Other bills include:

>Senate Joint Resolution 1: Increases to 12 percent the amount of school district debt.

>Senate JR 2: Raises the maximum property tax for school district building funds.

>SB 15: Develop and implement teacher recruitment programs.

>SB 16: Modifying school funding to use the average daily membership of preceding school year.

>SB 19: Requiring schools to create a “fiscal report card” containing the cost of staff salaries and benefits, utilities, classroom supplies, transportation and child nutrition.

>SB 20: Requiring teacher training on appropriate behavior with students.

>SB 29: Eliminating a required background check for teacher applicants if one has been completed within 12 months.

>SB 43: Removing a requirement that colleges notify the Oklahoma State Bureau of Investigation of handgun license violations.

>SB 45: Allowing the Department of Education to contract with current or retired educators for certain services.

>SB 78: Expands concurrent enrollment tuition waivers to high school juniors and increases maximum to 9 credit hours.

>SB 84: Extends the exemption for probationary promotion to fourth grade under the Reading Sufficiency Act to the 2022-23 school year.

>SB92: Establishes a fund to be used to reimburse school districts the salary and benefits of teachers serving in the Legislature.

>SB101: Reduces state aid funding to virtual charter schools.

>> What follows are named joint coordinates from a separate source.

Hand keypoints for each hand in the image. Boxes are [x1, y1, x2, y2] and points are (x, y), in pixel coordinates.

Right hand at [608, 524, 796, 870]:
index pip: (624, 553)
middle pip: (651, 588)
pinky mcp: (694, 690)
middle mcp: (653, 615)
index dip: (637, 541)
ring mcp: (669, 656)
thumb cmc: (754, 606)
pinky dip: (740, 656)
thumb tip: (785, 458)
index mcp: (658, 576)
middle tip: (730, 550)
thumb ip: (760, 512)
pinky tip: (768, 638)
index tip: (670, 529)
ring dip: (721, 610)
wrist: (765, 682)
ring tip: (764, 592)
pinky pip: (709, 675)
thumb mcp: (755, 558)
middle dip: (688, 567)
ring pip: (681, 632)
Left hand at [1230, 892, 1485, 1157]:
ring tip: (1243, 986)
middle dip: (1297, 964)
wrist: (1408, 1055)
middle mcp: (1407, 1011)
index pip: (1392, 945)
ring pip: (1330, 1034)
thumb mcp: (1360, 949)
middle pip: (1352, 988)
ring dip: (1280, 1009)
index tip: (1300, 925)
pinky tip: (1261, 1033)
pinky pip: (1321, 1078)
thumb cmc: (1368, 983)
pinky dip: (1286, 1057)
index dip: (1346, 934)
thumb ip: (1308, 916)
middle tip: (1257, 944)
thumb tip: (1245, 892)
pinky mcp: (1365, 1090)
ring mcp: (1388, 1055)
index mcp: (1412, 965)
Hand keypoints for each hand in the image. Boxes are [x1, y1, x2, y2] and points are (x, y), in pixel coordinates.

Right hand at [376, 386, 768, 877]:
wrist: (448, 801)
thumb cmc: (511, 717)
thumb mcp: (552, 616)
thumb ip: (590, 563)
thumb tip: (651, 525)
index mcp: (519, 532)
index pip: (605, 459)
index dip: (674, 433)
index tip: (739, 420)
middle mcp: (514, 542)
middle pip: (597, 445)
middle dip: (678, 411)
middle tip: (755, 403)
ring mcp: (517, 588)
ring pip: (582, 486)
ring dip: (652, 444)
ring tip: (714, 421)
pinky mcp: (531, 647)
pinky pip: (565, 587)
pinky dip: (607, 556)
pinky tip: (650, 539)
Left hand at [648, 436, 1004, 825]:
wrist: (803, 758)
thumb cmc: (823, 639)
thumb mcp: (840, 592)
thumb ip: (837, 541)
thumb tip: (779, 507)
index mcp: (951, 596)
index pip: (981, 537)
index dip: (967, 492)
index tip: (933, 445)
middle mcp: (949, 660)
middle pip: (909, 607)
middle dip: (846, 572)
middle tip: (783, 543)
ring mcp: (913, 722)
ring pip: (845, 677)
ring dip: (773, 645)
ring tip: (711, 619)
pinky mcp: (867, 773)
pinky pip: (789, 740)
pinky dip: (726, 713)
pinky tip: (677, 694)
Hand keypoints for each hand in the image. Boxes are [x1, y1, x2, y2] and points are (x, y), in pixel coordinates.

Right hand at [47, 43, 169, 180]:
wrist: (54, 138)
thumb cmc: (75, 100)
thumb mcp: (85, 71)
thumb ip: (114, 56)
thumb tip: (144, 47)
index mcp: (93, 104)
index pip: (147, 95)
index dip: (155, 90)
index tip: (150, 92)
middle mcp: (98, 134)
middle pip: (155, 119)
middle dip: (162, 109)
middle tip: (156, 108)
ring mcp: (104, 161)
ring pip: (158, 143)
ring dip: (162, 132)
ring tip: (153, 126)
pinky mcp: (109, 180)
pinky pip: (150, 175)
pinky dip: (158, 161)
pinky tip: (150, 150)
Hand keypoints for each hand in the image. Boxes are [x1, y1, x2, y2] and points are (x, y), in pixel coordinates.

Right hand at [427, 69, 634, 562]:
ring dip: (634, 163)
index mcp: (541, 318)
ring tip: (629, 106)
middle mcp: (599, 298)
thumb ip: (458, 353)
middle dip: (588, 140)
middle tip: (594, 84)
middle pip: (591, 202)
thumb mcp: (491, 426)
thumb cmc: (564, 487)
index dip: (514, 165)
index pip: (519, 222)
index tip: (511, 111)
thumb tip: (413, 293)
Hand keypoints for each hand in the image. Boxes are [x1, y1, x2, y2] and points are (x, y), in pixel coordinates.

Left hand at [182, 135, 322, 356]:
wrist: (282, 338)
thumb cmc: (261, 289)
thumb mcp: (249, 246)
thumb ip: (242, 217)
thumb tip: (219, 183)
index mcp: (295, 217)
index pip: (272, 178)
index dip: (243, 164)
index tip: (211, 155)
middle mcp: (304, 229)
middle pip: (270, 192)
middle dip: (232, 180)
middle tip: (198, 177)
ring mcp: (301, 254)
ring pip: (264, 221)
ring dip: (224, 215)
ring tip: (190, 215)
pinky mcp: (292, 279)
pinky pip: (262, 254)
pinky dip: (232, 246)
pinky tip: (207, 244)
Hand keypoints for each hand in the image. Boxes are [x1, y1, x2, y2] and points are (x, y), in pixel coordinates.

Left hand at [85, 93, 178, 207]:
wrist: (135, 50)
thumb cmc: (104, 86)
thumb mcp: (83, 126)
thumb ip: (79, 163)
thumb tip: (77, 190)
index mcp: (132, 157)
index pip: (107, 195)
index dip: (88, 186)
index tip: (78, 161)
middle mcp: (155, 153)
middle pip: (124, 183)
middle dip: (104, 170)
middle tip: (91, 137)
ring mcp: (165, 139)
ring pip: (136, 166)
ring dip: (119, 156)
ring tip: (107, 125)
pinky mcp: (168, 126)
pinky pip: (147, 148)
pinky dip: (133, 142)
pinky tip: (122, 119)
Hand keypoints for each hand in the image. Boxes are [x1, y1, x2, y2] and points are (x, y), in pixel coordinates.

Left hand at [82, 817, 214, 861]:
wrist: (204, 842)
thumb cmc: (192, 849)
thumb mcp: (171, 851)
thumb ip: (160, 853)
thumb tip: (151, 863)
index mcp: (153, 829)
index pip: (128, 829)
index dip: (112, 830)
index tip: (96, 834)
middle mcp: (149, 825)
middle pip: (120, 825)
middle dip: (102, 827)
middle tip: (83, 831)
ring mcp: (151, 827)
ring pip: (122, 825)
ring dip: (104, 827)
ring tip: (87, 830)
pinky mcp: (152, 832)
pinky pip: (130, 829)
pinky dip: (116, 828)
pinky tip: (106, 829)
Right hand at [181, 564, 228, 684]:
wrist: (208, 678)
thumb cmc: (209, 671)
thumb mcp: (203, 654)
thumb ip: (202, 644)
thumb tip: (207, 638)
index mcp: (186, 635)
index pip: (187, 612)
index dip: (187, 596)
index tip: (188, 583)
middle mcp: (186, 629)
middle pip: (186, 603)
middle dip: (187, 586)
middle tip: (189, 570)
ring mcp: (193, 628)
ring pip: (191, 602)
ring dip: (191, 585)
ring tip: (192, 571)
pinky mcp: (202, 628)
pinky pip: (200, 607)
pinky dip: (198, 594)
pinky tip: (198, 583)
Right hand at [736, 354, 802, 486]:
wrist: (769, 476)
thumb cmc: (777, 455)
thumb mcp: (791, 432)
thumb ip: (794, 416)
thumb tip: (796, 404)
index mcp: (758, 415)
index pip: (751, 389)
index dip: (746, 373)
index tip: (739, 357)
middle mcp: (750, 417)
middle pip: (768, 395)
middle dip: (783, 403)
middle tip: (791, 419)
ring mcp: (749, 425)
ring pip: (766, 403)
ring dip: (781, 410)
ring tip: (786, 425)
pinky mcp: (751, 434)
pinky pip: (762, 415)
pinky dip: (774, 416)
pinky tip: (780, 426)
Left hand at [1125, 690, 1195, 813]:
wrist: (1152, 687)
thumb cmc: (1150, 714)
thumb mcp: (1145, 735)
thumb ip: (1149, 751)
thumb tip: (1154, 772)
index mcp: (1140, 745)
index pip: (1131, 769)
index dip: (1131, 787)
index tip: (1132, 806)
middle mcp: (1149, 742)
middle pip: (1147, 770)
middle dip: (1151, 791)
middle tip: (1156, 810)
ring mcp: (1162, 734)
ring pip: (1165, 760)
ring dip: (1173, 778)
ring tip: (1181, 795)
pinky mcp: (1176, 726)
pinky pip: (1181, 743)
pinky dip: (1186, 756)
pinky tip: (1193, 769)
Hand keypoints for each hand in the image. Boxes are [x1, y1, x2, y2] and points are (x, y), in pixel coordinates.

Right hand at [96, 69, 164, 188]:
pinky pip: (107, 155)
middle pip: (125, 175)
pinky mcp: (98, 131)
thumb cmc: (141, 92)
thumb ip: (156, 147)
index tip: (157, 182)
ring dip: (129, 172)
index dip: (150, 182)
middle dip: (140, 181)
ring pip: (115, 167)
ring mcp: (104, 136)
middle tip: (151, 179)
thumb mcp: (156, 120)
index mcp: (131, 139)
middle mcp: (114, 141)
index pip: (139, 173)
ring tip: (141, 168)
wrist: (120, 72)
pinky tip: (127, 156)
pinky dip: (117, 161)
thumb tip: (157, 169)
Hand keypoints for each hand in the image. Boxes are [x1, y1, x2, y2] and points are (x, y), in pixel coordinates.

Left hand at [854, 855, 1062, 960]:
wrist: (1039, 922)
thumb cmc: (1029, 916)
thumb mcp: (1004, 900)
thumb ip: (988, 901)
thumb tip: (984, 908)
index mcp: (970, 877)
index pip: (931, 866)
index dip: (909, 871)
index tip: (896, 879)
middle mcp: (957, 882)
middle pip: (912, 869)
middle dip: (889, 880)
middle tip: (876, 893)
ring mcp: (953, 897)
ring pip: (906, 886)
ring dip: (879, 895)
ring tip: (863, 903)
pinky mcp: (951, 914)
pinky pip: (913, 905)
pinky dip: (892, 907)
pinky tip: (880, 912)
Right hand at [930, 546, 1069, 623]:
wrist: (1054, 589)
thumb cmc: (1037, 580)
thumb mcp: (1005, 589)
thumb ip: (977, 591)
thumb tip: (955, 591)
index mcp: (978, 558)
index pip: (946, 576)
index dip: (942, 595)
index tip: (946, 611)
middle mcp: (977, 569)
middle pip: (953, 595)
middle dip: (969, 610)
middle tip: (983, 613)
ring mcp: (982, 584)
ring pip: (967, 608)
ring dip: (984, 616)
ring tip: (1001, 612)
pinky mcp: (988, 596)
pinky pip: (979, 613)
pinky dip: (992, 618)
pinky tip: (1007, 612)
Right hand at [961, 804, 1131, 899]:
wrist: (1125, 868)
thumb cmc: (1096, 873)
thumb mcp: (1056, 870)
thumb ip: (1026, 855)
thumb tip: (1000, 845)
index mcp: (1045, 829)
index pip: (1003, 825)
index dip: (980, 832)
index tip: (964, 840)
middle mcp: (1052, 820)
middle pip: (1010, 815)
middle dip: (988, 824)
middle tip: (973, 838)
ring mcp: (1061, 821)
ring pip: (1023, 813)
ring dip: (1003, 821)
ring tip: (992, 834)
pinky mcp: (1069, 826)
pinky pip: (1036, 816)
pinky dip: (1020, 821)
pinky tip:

>SB124: Prohibits the use of state-appropriated funds to support private schools serving pre-K through 12th grade, with the exception of the Lindsey Nicole Henry Scholarship Program.

>SB163: Allows public school districts to enter into a mutual contract to share financial services.

>SB164: Requires charter schools, virtual charter schools and private schools that participate in the Lindsey Nicole Henry Scholarship program to make public on their website the services they provide to students with disabilities.

>HB1107: Allows high school students who transfer from public to private school or private to public school to participate in Oklahoma Secondary School Activities Association competitions.